Independent retailers and small businesses are struggling with the increased costs involved in keeping their businesses afloat, says Independent TD Michael Lowry.
Rising energy costs, particularly electricity, in addition to staff wages, a fall-off in consumer spending and a general rise in inflation overall are proving very challenging for smaller independent businesses. This is prompting a growing number of these business owners to seek some form of Government assistance in the upcoming Budget. They say that if they do not get help they may be forced to reduce staff or, in a number of cases, close their doors completely.
Some Tipperary businesses are also asking that a break in the payment of Commercial Rates be implemented in certain circumstances to relieve this cost burden at the present time.
The current issues facing small sole traders are compounded by the war in Ukraine, which has resulted in rising costs of many basic goods. In addition to this, debts that accumulated when normal trading for small hospitality businesses such as cafes, restaurants and licensed premises was suspended due to the Pandemic remain outstanding.
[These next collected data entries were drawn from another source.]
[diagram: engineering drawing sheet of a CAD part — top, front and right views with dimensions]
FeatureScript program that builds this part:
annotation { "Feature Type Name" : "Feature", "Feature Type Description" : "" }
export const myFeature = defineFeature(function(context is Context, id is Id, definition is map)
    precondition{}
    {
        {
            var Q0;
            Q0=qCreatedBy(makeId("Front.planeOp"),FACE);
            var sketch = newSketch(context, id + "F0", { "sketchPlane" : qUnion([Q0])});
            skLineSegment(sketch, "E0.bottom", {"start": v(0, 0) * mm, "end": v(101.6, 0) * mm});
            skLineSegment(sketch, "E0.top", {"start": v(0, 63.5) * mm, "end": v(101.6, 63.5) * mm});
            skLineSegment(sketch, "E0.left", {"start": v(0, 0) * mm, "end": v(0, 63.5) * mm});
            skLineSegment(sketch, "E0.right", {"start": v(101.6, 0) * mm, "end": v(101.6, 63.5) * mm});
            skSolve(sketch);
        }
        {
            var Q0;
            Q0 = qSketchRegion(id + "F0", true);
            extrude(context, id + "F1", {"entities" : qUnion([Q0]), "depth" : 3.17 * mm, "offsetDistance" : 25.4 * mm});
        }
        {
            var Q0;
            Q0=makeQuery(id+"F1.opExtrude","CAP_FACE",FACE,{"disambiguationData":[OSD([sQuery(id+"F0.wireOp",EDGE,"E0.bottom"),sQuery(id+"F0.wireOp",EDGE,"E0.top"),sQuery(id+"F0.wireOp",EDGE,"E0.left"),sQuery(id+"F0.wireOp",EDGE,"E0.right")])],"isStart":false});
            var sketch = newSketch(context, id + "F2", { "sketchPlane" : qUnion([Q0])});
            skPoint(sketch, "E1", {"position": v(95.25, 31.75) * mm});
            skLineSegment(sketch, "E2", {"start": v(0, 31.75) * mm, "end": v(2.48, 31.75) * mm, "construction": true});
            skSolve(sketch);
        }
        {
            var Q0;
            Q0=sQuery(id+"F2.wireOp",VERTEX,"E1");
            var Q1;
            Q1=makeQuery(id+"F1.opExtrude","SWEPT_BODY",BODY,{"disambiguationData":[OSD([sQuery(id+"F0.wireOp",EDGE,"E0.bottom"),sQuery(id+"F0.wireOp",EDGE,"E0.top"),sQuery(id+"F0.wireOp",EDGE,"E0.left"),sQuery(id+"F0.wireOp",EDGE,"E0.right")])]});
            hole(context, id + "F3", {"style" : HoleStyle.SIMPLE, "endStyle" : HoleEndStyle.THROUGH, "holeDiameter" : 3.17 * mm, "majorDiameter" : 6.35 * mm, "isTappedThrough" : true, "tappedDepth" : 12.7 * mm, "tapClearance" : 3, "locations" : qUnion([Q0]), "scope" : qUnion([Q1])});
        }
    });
‘It has been one issue after another.’ Deputy Michael Lowry has been told by the many small and medium business owners across Tipperary who have contacted him to express their mounting concerns and seek support in highlighting and addressing their situation.
‘Smaller retail outlets are seeing their customers favour the larger own-brand supermarket products as the increasing cost of living forces them to buy the least expensive goods available. Many customers are struggling too and cannot be faulted for seeking out the best value they can get at this time, but when consumer spending is reduced, this inevitably hurts the smaller retailer and convenience stores first’ says Deputy Lowry. ‘Similarly, cafes, restaurants and pubs are all seeing a reduction in trade as people become more and more cautious when spending their money’
‘The Wage Subsidy Scheme was of huge benefit in keeping significant numbers of small retail businesses afloat throughout the Pandemic. However, other debts were mounting with business owners believing that they would manage to catch up on those debts when normal trading resumed. However normal trading has not resumed for many small businesses.
‘The current increasing costs of energy and supplies, as well as the overall rise in the cost of living and the drop in consumer spending was not something that they could have planned for or foreseen. Therefore many are now faced with accumulated debts they are under pressure to repay and fear for their short-term viability.
‘I will be making a strong case for independently owned small convenience shops, cafes, restaurants, Guest Houses, pubs and businesses in the coming weeks leading up to Budget 2023.
The Pandemic left a trail of empty premises in towns and villages across the county. Every effort must be made to ensure that our centres of population are not further decimated’ concludes Deputy Lowry.